Specifically, it’s time we put the culture wars of the 1990s behind us. We need to resume providing grants to the people who matter most to the our national cultural life—those who create the art.
Like Christo‘s “The Gates” that finally got installed in Central Park in 2005 after years of opposition, the resumption of artists’ fellowships requires a change in political mindsets that will only happen if the official at the top—New York’s Mayor Bloomberg, in the case of “The Gates”; the new President in the case of artists’ fellowships—throws his weight squarely behind it. (The same can be said for changing the tax law to restore fair-market-value deductions for artists’ donations of their own work—something that Obama has already said he favors.)

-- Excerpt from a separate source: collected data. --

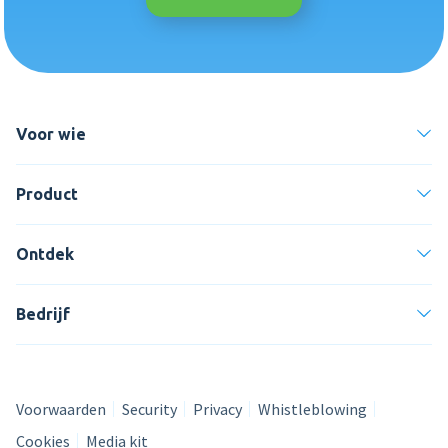
Voor wie
Product
Ontdek
Bedrijf
Voorwaarden
Security
Privacy
Whistleblowing
Cookies
Media kit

In deference to delicate Congressional sensibilities, the NEA now offers grants to do-good projects that sound more like educational and social welfare programs than professional cultural activities. Some of the money for these government-funded projects is assumed to trickle down to participating artists. That’s not the same thing as directly supporting artists of the high professional caliber for work of their own choosing.

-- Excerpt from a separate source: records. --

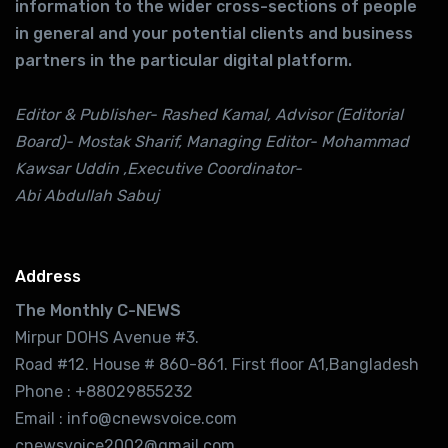
information to the wider cross-sections of people
in general and your potential clients and business
partners in the particular digital platform.
Editor & Publisher- Rashed Kamal, Advisor (Editorial
Board)- Mostak Sharif, Managing Editor- Mohammad
Kawsar Uddin ,Executive Coordinator-
Abi Abdullah Sabuj
Address
The Monthly C-NEWS
Mirpur DOHS Avenue #3.
Road #12. House # 860-861. First floor A1,Bangladesh
Phone : +88029855232
Email : info@cnewsvoice.com
cnewsvoice2002@gmail.com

Today’s federal arts support is largely targeted to meet poltical priorities of geographical distribution, access and outreach. One of NEA’s chief visual arts programs, Access to Artistic Excellence, funds a number of residencies, outreach initiatives and community-based exhibitions, including grantees like these:
Albuquerque Health Care for the Homeless, Inc., Albuquerque, NM, $15,000—To support ArtStreet. Designed to give homeless artists access to art-making opportunities and mentorship, the project is a partnership
with Tamarind Institute and the Harwood Art Center.
ArtsChange, Richmond, CA, $15,000—To support a series of curated exhibitions installed in the waiting room of Richmond’s main public health facility. The project will promote the value of the arts in the healing process and provide access to art for users of the facility.

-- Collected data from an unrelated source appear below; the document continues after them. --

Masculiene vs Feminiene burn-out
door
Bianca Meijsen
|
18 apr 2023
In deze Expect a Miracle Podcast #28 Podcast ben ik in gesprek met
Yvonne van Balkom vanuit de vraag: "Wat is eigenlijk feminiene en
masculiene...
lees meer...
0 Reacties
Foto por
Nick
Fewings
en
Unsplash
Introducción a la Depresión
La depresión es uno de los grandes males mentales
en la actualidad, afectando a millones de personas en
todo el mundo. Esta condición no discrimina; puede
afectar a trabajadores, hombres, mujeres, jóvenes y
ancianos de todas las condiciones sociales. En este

The NEA used to give financial grants directly to emerging and mid-career artists at a moment in their creative lives when that money and national recognition made a big difference. Now. through its Lifetime Honors program, it provides grants to “master artists” and hosts ceremonies celebrating the lives of established cultural figures who have achieved celebrity status in their fields.
A concert in Washington tomorrow, according to the agency’s announcement, will “recognize the recipients of…the NEA Opera Honors.” The honorees include internationally acclaimed Metropolitan Opera conductor and music director James Levine and soprano Leontyne Price, both of whom have no need of further validation by the federal grant agency.
The literary arts are uniquely advantaged when it comes to current NEA support for artists: There are awards for production of outstanding new American plays, literature translation fellowships and even a large number of $25,000 creative writing fellowships. Why is it acceptable to give awards to individual writers but not to individual painters?
It’s time for NEA’s focus to move away from political compromise and back towards uncompromising professional excellence. That’s what Congress originally intended, back in 1965 when it established NEA to provide federal support for the arts.